NCC Reading Journal, Spring 2020
Due on June 11th/July 9th, by 5pm
Submit it via email to maran@nagoya-u.jp
NOTE: if you have not received my confirmation mail after the submission, mail me again; my university mail sometimes is not compatible with your mail system.
BASICS
1) Students are expected to submit two 300-400 word reading journals (in WORD document; can go over the word limit) reflecting upon their reading progress in the previous month (1st Journal to review the literature by Week 7; 2nd Journal to review literature until early July);
2) For each assignment, you should engage with at least TWO reading(s) listed in our syllabus for the designated period of time, and focus on a very specific topic/research question (e.g., ‘national/transnational cinema’; ‘direct cinema’; ‘xianchang and Chinese independent cinema’; ‘film festival’ etc.).
3) The submitted WORD file should contain “NCC” + the student’s name in its file name;
4) Preferred referencing style is Harvard (a link of the style has been embedded in the first post in our course blog). Please self-study the style (Citation Tools will help you to do the job effectively!).
Don’t be overly concerned with grammar (although spell-check will be helpful!), but do put a lot of thinking into your reading journals since they will be key to fruitful discussions in class and even your final paper.
FORMAT Include the following information at the top of each assignment:
Your Name
Course Title
Submission Date
Title of article [please do NOT use the bibliographical item as your title…]
Mainbody
Works Cited
|
What We Want?
This Reading Journal is a simplified version of Literature Review (if you do not know what is literature review, refer below); we use it to keep updated about your learning progress, and get to know your understanding of the critical theories and discussions on certain film studies-related concepts, contexturalised and historicized. You would get our feedback on your assignment in the Google Cloud (Ran comments on all; Hao comments on BAs’ works).
I’d rather you start from something small and more specific, and orient your discussions AROUND the readings themselves, NOT simply your own feelings and evaluations (I feel blahblah…this is the very basics of academic writing in humanities), or random impressions of certain image/cultural texts=we want to read how you support your discussions with “evidence”. Again and again, we DO NOT WANT a summary of ALL the readings in the previous month (please do NOT do that) =you do not have to cover all the issues discussed even by one singular author.
How?
You are expected to review, evaluate and even critique certain theoretical concepts (such as keywords proposed by scholars) and/or arguments (much detailed explanations) presented in the cited sources; you should be able to present your own interpretation and viewpoints (instead of simply copying and pasting quotes). Further relevant analysis of case studies (visual materials/films) etc. will be welcomed but NOT a must at the stage (given the length of the assignment). For your Final Paper, you are encouraged to develop some of the underdeveloped ideas presented in the Reading Journals, by engaging closely with the case studies.
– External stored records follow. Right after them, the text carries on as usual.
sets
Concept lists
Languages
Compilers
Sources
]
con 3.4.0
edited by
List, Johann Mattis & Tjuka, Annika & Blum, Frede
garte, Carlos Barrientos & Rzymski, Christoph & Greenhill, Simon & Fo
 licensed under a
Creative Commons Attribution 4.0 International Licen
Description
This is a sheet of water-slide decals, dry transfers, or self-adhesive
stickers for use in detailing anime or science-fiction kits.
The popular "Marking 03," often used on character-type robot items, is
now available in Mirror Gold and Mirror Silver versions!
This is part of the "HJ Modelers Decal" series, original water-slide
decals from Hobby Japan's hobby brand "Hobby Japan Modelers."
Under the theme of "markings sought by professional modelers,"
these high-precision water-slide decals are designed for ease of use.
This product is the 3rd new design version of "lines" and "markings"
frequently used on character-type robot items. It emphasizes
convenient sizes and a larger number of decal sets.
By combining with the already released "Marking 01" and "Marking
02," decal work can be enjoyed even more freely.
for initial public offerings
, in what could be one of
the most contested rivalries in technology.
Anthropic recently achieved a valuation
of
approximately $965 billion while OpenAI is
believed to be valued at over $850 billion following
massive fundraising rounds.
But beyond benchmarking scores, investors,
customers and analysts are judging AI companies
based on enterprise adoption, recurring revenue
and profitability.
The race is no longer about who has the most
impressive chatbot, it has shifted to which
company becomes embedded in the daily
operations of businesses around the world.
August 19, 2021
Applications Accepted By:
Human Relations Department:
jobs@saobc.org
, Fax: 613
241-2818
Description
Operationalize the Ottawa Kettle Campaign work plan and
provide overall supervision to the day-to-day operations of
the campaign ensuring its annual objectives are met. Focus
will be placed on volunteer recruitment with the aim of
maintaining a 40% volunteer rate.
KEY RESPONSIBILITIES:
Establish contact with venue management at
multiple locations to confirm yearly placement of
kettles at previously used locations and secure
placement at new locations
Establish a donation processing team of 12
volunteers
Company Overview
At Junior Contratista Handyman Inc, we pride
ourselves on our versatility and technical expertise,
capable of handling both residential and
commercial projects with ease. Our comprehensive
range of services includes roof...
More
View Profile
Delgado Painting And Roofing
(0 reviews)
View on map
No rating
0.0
WHAT DO WE MEAN BY… ‘LITEREATURE REVIEW’
A literature review … has an organizational pattern and combines both summary and synthesis. A summary is a recap of important information about the source, but a synthesis is a re-organization, or a reshuffling, of that information. It might give a new interpretation of old material or combine new with old interpretations. Or it might trace the intellectual progression of the field, including major debates. Depending on the situation, the literature review may evaluate the sources and advise the reader on the most pertinent or relevant of them.